WORK REQUIRED:
Only the lines that hold "Москве" should be in the answer, each copied from the data below.

SUPPLIED MATERIAL:
━━━━━━━━━━━━━━━━━━━━━━━━━━━━━━
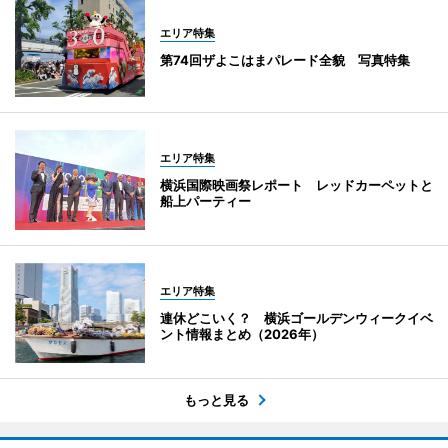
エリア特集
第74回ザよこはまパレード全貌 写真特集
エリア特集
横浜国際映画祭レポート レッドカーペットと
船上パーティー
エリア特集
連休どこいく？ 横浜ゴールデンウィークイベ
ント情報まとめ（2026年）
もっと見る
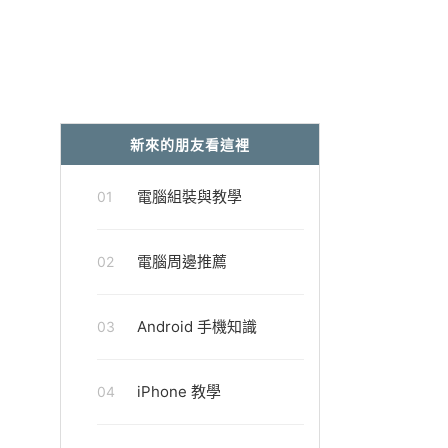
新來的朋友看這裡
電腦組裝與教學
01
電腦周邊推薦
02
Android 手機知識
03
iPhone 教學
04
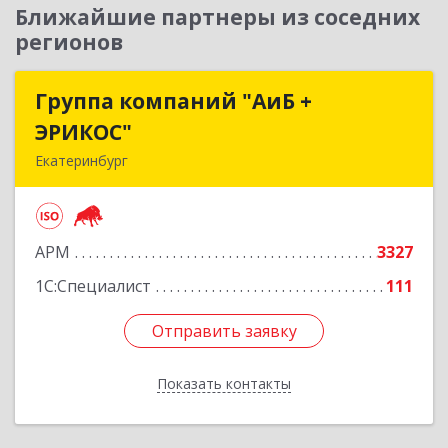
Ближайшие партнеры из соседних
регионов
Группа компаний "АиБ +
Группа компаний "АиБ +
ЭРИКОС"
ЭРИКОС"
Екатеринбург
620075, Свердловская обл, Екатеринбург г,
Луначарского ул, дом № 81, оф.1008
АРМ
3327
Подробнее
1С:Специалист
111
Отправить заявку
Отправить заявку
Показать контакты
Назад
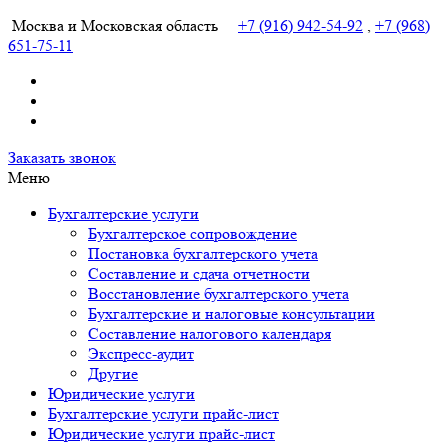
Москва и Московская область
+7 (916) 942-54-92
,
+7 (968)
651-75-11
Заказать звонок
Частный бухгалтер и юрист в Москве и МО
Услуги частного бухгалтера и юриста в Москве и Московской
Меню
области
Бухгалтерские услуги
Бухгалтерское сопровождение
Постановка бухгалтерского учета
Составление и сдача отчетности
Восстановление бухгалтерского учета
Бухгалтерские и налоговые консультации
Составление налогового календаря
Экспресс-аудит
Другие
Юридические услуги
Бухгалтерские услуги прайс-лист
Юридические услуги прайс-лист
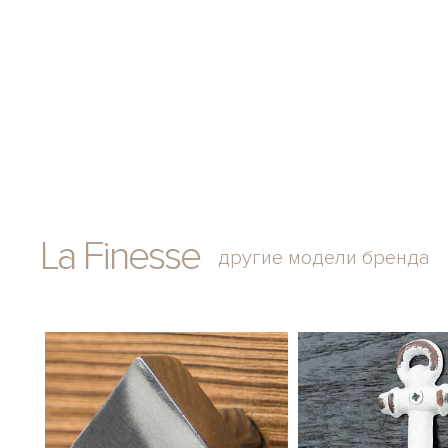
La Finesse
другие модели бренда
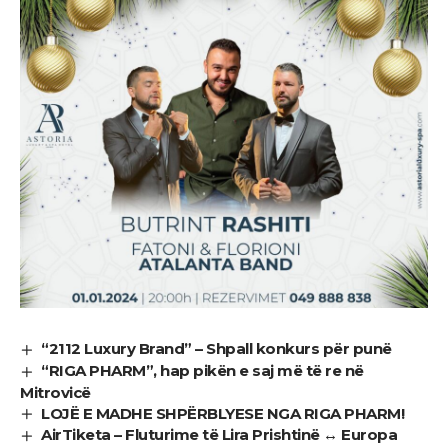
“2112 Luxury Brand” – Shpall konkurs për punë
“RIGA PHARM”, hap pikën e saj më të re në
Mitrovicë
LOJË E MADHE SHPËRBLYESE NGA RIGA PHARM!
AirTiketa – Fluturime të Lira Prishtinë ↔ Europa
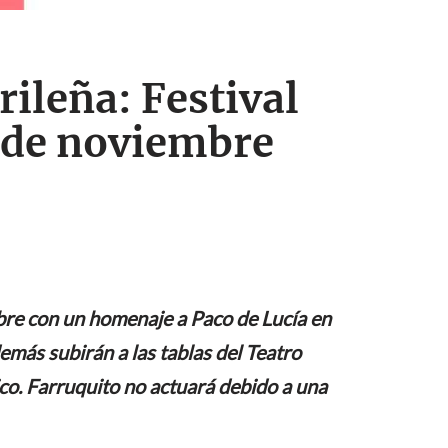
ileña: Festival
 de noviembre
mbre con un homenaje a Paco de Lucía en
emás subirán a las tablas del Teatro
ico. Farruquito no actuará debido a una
━━━━━━━━━━━━━━━━━━━━━━━━━━━━━━
PROBLEM SOLUTION:
Частный бухгалтер и юрист в Москве и МО
Услуги частного бухгалтера и юриста в Москве и Московской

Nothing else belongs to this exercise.